>>>
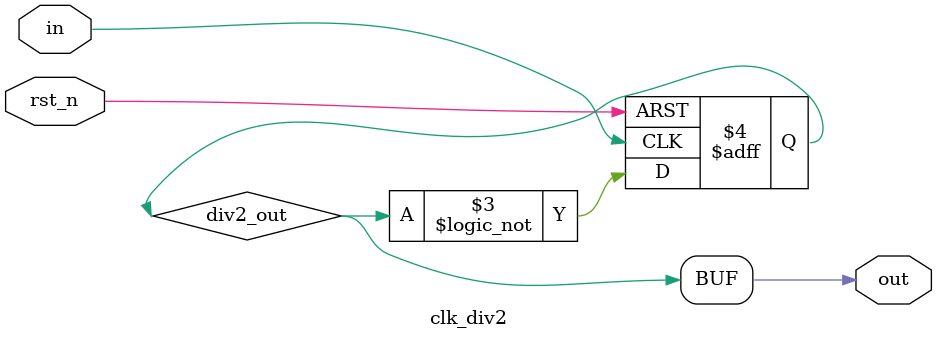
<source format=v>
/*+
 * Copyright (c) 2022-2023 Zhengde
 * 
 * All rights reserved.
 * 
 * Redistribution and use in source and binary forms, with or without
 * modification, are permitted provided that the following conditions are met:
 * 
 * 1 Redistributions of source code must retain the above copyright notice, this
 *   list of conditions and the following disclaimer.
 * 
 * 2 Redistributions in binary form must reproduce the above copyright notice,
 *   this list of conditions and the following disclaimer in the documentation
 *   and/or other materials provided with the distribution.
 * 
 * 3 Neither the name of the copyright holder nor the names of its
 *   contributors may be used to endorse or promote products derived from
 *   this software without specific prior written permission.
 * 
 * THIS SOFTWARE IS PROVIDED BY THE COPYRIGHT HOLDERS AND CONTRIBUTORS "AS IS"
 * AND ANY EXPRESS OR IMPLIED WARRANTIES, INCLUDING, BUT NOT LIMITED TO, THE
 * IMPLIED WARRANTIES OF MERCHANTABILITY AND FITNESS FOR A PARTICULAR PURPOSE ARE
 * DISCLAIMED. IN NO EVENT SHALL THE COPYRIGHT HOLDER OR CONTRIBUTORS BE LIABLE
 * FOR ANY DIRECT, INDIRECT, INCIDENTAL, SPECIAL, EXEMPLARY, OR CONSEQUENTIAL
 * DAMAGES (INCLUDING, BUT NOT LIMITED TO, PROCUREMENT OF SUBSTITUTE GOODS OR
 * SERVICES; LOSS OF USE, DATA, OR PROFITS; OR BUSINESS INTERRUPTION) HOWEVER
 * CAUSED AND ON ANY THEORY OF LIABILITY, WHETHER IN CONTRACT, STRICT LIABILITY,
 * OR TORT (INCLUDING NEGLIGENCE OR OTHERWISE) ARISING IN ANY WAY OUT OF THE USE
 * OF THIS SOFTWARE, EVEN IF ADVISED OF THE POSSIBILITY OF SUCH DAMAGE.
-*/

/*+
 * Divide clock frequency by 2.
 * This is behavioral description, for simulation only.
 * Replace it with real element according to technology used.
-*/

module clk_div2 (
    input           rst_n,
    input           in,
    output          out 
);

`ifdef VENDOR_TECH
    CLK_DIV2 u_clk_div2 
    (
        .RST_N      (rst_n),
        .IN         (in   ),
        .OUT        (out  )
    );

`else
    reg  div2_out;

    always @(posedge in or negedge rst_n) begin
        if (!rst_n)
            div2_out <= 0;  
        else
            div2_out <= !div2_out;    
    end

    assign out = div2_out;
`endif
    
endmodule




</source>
<<<
>>>
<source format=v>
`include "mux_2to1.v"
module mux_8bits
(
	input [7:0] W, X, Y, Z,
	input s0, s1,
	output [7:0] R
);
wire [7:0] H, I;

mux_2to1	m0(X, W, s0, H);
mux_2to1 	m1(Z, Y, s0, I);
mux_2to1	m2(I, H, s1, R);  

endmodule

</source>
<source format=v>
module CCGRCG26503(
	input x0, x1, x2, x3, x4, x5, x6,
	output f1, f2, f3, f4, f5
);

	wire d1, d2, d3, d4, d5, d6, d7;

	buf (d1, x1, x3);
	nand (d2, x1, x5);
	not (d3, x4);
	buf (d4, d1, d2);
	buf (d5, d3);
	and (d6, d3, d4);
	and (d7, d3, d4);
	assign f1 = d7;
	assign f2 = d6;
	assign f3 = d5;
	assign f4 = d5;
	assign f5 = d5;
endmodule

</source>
<<<
>>>
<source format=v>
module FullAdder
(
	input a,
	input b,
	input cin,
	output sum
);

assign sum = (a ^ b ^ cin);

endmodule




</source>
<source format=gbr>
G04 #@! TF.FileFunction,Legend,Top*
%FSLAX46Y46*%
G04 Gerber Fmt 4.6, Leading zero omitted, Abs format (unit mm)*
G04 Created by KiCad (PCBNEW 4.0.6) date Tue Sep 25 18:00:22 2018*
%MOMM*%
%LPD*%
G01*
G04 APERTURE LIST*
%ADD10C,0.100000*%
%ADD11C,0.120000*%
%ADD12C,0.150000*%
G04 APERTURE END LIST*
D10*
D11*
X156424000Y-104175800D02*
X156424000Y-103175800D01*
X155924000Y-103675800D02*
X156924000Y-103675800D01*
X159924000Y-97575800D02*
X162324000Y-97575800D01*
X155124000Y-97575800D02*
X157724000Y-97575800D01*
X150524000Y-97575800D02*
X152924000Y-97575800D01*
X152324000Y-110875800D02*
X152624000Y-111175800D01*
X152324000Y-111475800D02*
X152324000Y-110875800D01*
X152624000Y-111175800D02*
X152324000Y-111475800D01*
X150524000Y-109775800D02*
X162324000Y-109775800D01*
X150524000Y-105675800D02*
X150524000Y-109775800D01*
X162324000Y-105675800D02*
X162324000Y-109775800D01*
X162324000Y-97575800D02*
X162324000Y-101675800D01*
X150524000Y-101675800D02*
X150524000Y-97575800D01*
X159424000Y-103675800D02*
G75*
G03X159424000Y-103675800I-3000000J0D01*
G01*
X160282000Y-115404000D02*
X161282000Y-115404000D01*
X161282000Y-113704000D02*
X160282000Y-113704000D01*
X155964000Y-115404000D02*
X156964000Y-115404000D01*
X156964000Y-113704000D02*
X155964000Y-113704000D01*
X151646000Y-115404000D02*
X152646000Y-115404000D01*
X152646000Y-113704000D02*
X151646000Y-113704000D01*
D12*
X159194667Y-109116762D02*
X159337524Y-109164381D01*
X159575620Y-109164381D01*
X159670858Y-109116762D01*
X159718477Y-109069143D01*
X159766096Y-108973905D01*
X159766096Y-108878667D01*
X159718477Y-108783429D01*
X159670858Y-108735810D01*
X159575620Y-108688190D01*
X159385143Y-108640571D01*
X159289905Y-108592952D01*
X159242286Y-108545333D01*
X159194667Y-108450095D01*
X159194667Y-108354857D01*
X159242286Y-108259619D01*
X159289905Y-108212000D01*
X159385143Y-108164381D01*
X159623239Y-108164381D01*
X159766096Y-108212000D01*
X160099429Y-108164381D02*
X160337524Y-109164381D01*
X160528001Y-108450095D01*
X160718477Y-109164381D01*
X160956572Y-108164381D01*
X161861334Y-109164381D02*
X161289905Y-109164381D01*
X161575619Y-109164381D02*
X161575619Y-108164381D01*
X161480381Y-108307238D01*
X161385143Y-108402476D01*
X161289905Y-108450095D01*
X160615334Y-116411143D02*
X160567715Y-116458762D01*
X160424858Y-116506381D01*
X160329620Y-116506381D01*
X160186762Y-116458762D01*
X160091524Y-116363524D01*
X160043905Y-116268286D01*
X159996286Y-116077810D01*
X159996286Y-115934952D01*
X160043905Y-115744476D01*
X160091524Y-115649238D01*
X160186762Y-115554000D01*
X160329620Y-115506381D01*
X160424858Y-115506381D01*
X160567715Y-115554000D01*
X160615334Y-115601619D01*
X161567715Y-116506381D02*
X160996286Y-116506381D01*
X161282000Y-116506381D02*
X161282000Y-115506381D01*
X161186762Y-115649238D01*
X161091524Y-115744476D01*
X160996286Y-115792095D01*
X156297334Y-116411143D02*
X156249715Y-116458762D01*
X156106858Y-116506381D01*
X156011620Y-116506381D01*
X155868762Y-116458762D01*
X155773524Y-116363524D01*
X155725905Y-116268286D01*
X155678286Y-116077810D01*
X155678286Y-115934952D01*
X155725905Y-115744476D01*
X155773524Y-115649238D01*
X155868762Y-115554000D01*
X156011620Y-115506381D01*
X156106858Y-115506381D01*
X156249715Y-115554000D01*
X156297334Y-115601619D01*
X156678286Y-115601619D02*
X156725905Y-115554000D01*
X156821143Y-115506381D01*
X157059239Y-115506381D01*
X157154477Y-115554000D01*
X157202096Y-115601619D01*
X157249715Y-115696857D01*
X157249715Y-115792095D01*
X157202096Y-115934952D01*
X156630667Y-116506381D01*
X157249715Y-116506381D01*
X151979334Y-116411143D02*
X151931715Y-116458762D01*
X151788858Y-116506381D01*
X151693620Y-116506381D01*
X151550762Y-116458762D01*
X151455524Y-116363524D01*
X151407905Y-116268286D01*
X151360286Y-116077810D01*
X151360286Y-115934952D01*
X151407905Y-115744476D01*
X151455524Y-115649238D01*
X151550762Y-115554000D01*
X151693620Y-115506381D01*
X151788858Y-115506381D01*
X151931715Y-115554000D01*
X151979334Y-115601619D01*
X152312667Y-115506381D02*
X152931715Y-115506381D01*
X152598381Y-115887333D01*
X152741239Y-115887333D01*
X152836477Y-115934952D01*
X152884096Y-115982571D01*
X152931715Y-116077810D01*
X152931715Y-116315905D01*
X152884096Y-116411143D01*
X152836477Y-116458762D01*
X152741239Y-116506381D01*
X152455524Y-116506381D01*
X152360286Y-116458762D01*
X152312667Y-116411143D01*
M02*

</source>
<<<
● **Task prompt**: Could you set down, exactly as written, the lines above between the one holding "X155924000Y-103675800D02*" and the one holding "X159766096Y-108212000D01*", inclusive, and nothing more?

● **Exercise answer**:
X155924000Y-103675800D02*
X156924000Y-103675800D01*
X159924000Y-97575800D02*
X162324000Y-97575800D01*
X155124000Y-97575800D02*
X157724000Y-97575800D01*
X150524000Y-97575800D02*
X152924000Y-97575800D01*
X152324000Y-110875800D02*
X152624000Y-111175800D01*
X152324000Y-111475800D02*
X152324000Y-110875800D01*
X152624000Y-111175800D02*
X152324000Y-111475800D01*
X150524000Y-109775800D02*
X162324000Y-109775800D01*
X150524000Y-105675800D02*
X150524000Y-109775800D01*
X162324000Y-105675800D02*
X162324000Y-109775800D01*
X162324000Y-97575800D02*
X162324000Y-101675800D01*
X150524000Y-101675800D02*
X150524000Y-97575800D01*
X159424000Y-103675800D02*
G75*
G03X159424000Y-103675800I-3000000J0D01*
G01*
X160282000Y-115404000D02*
X161282000Y-115404000D01*
X161282000Y-113704000D02*
X160282000Y-113704000D01*
X155964000Y-115404000D02*
X156964000Y-115404000D01*
X156964000Y-113704000D02*
X155964000Y-113704000D01*
X151646000Y-115404000D02*
X152646000Y-115404000D01*
X152646000Y-113704000D02*
X151646000Y-113704000D01*
D12*
X159194667Y-109116762D02*
X159337524Y-109164381D01*
X159575620Y-109164381D01*
X159670858Y-109116762D01*
X159718477Y-109069143D01*
X159766096Y-108973905D01*
X159766096Y-108878667D01*
X159718477Y-108783429D01*
X159670858Y-108735810D01*
X159575620Y-108688190D01*
X159385143Y-108640571D01*
X159289905Y-108592952D01*
X159242286Y-108545333D01*
X159194667Y-108450095D01*
X159194667Y-108354857D01*
X159242286Y-108259619D01*
X159289905Y-108212000D01*
X159385143Y-108164381D01*
X159623239Y-108164381D01*
X159766096Y-108212000D01*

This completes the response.